PROBLEM
From top to bottom, each entry below must be reproduced exactly.

Start of DATA RECORDS

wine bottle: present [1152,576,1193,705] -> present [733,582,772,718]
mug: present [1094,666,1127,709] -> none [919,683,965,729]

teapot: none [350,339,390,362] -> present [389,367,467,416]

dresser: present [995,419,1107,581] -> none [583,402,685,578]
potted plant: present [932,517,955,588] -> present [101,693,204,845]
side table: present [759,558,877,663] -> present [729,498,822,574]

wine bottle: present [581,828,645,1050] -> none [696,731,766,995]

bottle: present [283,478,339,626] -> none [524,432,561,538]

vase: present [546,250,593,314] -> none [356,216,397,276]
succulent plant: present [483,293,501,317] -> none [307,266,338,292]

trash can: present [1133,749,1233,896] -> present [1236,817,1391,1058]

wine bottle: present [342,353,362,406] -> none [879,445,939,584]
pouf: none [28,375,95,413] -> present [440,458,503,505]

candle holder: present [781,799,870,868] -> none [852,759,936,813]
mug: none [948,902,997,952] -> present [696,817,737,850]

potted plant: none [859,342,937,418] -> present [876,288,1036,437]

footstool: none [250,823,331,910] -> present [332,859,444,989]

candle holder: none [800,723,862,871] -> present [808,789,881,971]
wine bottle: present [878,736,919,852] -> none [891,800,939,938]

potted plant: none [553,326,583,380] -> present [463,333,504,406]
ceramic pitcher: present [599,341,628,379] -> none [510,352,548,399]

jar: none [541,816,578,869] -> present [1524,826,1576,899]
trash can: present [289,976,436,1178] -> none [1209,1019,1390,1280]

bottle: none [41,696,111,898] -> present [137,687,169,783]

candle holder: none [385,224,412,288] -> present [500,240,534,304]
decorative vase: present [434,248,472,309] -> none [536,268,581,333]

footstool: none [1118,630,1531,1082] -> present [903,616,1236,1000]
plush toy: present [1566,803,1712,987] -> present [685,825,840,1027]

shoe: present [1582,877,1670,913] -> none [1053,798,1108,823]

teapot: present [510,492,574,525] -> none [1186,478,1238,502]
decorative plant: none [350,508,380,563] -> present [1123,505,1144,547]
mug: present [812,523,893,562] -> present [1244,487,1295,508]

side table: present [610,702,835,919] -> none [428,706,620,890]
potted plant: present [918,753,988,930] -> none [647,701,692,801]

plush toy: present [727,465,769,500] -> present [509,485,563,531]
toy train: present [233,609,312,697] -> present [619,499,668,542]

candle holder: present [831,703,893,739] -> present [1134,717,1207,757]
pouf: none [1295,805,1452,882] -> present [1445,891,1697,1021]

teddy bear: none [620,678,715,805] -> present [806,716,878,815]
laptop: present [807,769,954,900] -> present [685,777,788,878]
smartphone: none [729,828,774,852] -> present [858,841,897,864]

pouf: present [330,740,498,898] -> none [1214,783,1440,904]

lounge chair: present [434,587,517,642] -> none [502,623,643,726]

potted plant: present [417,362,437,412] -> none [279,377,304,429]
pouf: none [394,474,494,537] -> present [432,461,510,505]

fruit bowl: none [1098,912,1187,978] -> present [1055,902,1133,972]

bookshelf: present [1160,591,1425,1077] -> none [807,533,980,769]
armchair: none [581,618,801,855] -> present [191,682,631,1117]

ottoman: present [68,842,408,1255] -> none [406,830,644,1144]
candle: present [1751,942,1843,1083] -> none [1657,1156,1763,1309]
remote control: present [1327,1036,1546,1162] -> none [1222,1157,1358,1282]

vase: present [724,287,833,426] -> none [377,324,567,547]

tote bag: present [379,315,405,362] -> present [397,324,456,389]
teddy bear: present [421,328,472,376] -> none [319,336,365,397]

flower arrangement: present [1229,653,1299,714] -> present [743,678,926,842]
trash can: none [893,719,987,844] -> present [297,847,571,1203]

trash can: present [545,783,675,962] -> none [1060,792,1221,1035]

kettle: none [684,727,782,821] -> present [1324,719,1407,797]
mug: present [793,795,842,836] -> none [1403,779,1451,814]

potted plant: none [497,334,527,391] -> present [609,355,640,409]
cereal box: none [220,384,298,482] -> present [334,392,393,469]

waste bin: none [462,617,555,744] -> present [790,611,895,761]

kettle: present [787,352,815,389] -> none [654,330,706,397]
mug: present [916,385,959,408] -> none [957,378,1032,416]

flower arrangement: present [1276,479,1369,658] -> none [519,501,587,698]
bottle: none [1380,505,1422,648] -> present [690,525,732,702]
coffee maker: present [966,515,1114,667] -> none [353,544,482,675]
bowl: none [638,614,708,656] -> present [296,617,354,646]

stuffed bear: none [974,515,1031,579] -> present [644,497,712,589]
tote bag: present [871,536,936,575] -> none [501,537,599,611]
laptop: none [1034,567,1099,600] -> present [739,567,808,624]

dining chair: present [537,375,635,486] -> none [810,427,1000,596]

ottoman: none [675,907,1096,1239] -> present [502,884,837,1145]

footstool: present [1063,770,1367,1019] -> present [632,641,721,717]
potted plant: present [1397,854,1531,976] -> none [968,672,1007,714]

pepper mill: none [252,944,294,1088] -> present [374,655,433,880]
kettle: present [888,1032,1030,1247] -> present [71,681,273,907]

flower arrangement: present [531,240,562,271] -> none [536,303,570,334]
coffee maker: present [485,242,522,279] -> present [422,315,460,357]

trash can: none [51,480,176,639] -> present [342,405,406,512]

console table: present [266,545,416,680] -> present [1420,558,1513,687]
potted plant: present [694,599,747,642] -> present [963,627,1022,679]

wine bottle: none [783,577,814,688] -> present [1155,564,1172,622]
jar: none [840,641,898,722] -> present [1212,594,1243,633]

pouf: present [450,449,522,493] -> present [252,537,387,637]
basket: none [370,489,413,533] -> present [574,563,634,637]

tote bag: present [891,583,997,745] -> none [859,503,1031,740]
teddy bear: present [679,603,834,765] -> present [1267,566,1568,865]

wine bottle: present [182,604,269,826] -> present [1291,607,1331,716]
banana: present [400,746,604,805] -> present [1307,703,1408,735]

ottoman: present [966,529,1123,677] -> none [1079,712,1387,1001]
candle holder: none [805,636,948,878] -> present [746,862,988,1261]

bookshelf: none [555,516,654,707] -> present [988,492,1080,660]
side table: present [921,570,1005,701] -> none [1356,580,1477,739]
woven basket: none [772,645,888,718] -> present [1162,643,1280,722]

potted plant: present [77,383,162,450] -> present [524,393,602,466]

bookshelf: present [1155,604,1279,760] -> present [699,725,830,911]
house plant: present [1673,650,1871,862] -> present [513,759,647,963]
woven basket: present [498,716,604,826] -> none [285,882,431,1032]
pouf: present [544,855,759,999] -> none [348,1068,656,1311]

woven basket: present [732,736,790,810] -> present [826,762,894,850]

End of DATA RECORDS

EXERCISE ANSWER
wine bottle: present [1152,576,1193,705] -> present [733,582,772,718]
mug: present [1094,666,1127,709] -> none [919,683,965,729]

teapot: none [350,339,390,362] -> present [389,367,467,416]

dresser: present [995,419,1107,581] -> none [583,402,685,578]
potted plant: present [932,517,955,588] -> present [101,693,204,845]
side table: present [759,558,877,663] -> present [729,498,822,574]

wine bottle: present [581,828,645,1050] -> none [696,731,766,995]

bottle: present [283,478,339,626] -> none [524,432,561,538]

vase: present [546,250,593,314] -> none [356,216,397,276]
succulent plant: present [483,293,501,317] -> none [307,266,338,292]

trash can: present [1133,749,1233,896] -> present [1236,817,1391,1058]

wine bottle: present [342,353,362,406] -> none [879,445,939,584]
pouf: none [28,375,95,413] -> present [440,458,503,505]

candle holder: present [781,799,870,868] -> none [852,759,936,813]
mug: none [948,902,997,952] -> present [696,817,737,850]

potted plant: none [859,342,937,418] -> present [876,288,1036,437]

footstool: none [250,823,331,910] -> present [332,859,444,989]

candle holder: none [800,723,862,871] -> present [808,789,881,971]
wine bottle: present [878,736,919,852] -> none [891,800,939,938]

potted plant: none [553,326,583,380] -> present [463,333,504,406]
ceramic pitcher: present [599,341,628,379] -> none [510,352,548,399]

jar: none [541,816,578,869] -> present [1524,826,1576,899]
trash can: present [289,976,436,1178] -> none [1209,1019,1390,1280]

bottle: none [41,696,111,898] -> present [137,687,169,783]

candle holder: none [385,224,412,288] -> present [500,240,534,304]
decorative vase: present [434,248,472,309] -> none [536,268,581,333]

footstool: none [1118,630,1531,1082] -> present [903,616,1236,1000]
plush toy: present [1566,803,1712,987] -> present [685,825,840,1027]

shoe: present [1582,877,1670,913] -> none [1053,798,1108,823]

teapot: present [510,492,574,525] -> none [1186,478,1238,502]
decorative plant: none [350,508,380,563] -> present [1123,505,1144,547]
mug: present [812,523,893,562] -> present [1244,487,1295,508]

side table: present [610,702,835,919] -> none [428,706,620,890]
potted plant: present [918,753,988,930] -> none [647,701,692,801]

plush toy: present [727,465,769,500] -> present [509,485,563,531]
toy train: present [233,609,312,697] -> present [619,499,668,542]

candle holder: present [831,703,893,739] -> present [1134,717,1207,757]
pouf: none [1295,805,1452,882] -> present [1445,891,1697,1021]

teddy bear: none [620,678,715,805] -> present [806,716,878,815]
laptop: present [807,769,954,900] -> present [685,777,788,878]
smartphone: none [729,828,774,852] -> present [858,841,897,864]

pouf: present [330,740,498,898] -> none [1214,783,1440,904]

lounge chair: present [434,587,517,642] -> none [502,623,643,726]

potted plant: present [417,362,437,412] -> none [279,377,304,429]
pouf: none [394,474,494,537] -> present [432,461,510,505]

fruit bowl: none [1098,912,1187,978] -> present [1055,902,1133,972]

bookshelf: present [1160,591,1425,1077] -> none [807,533,980,769]
armchair: none [581,618,801,855] -> present [191,682,631,1117]

ottoman: present [68,842,408,1255] -> none [406,830,644,1144]
candle: present [1751,942,1843,1083] -> none [1657,1156,1763,1309]
remote control: present [1327,1036,1546,1162] -> none [1222,1157,1358,1282]

vase: present [724,287,833,426] -> none [377,324,567,547]

tote bag: present [379,315,405,362] -> present [397,324,456,389]
teddy bear: present [421,328,472,376] -> none [319,336,365,397]

flower arrangement: present [1229,653,1299,714] -> present [743,678,926,842]
trash can: none [893,719,987,844] -> present [297,847,571,1203]

trash can: present [545,783,675,962] -> none [1060,792,1221,1035]

kettle: none [684,727,782,821] -> present [1324,719,1407,797]
mug: present [793,795,842,836] -> none [1403,779,1451,814]

potted plant: none [497,334,527,391] -> present [609,355,640,409]
cereal box: none [220,384,298,482] -> present [334,392,393,469]

waste bin: none [462,617,555,744] -> present [790,611,895,761]

kettle: present [787,352,815,389] -> none [654,330,706,397]
mug: present [916,385,959,408] -> none [957,378,1032,416]

flower arrangement: present [1276,479,1369,658] -> none [519,501,587,698]
bottle: none [1380,505,1422,648] -> present [690,525,732,702]
coffee maker: present [966,515,1114,667] -> none [353,544,482,675]
bowl: none [638,614,708,656] -> present [296,617,354,646]

stuffed bear: none [974,515,1031,579] -> present [644,497,712,589]
tote bag: present [871,536,936,575] -> none [501,537,599,611]
laptop: none [1034,567,1099,600] -> present [739,567,808,624]

dining chair: present [537,375,635,486] -> none [810,427,1000,596]

ottoman: none [675,907,1096,1239] -> present [502,884,837,1145]

footstool: present [1063,770,1367,1019] -> present [632,641,721,717]
potted plant: present [1397,854,1531,976] -> none [968,672,1007,714]

pepper mill: none [252,944,294,1088] -> present [374,655,433,880]
kettle: present [888,1032,1030,1247] -> present [71,681,273,907]

flower arrangement: present [531,240,562,271] -> none [536,303,570,334]
coffee maker: present [485,242,522,279] -> present [422,315,460,357]

trash can: none [51,480,176,639] -> present [342,405,406,512]

console table: present [266,545,416,680] -> present [1420,558,1513,687]
potted plant: present [694,599,747,642] -> present [963,627,1022,679]

wine bottle: none [783,577,814,688] -> present [1155,564,1172,622]
jar: none [840,641,898,722] -> present [1212,594,1243,633]

pouf: present [450,449,522,493] -> present [252,537,387,637]
basket: none [370,489,413,533] -> present [574,563,634,637]

tote bag: present [891,583,997,745] -> none [859,503,1031,740]
teddy bear: present [679,603,834,765] -> present [1267,566,1568,865]

wine bottle: present [182,604,269,826] -> present [1291,607,1331,716]
banana: present [400,746,604,805] -> present [1307,703,1408,735]

ottoman: present [966,529,1123,677] -> none [1079,712,1387,1001]
candle holder: none [805,636,948,878] -> present [746,862,988,1261]

bookshelf: none [555,516,654,707] -> present [988,492,1080,660]
side table: present [921,570,1005,701] -> none [1356,580,1477,739]
woven basket: none [772,645,888,718] -> present [1162,643,1280,722]

potted plant: present [77,383,162,450] -> present [524,393,602,466]

bookshelf: present [1155,604,1279,760] -> present [699,725,830,911]
house plant: present [1673,650,1871,862] -> present [513,759,647,963]
woven basket: present [498,716,604,826] -> none [285,882,431,1032]
pouf: present [544,855,759,999] -> none [348,1068,656,1311]

woven basket: present [732,736,790,810] -> present [826,762,894,850]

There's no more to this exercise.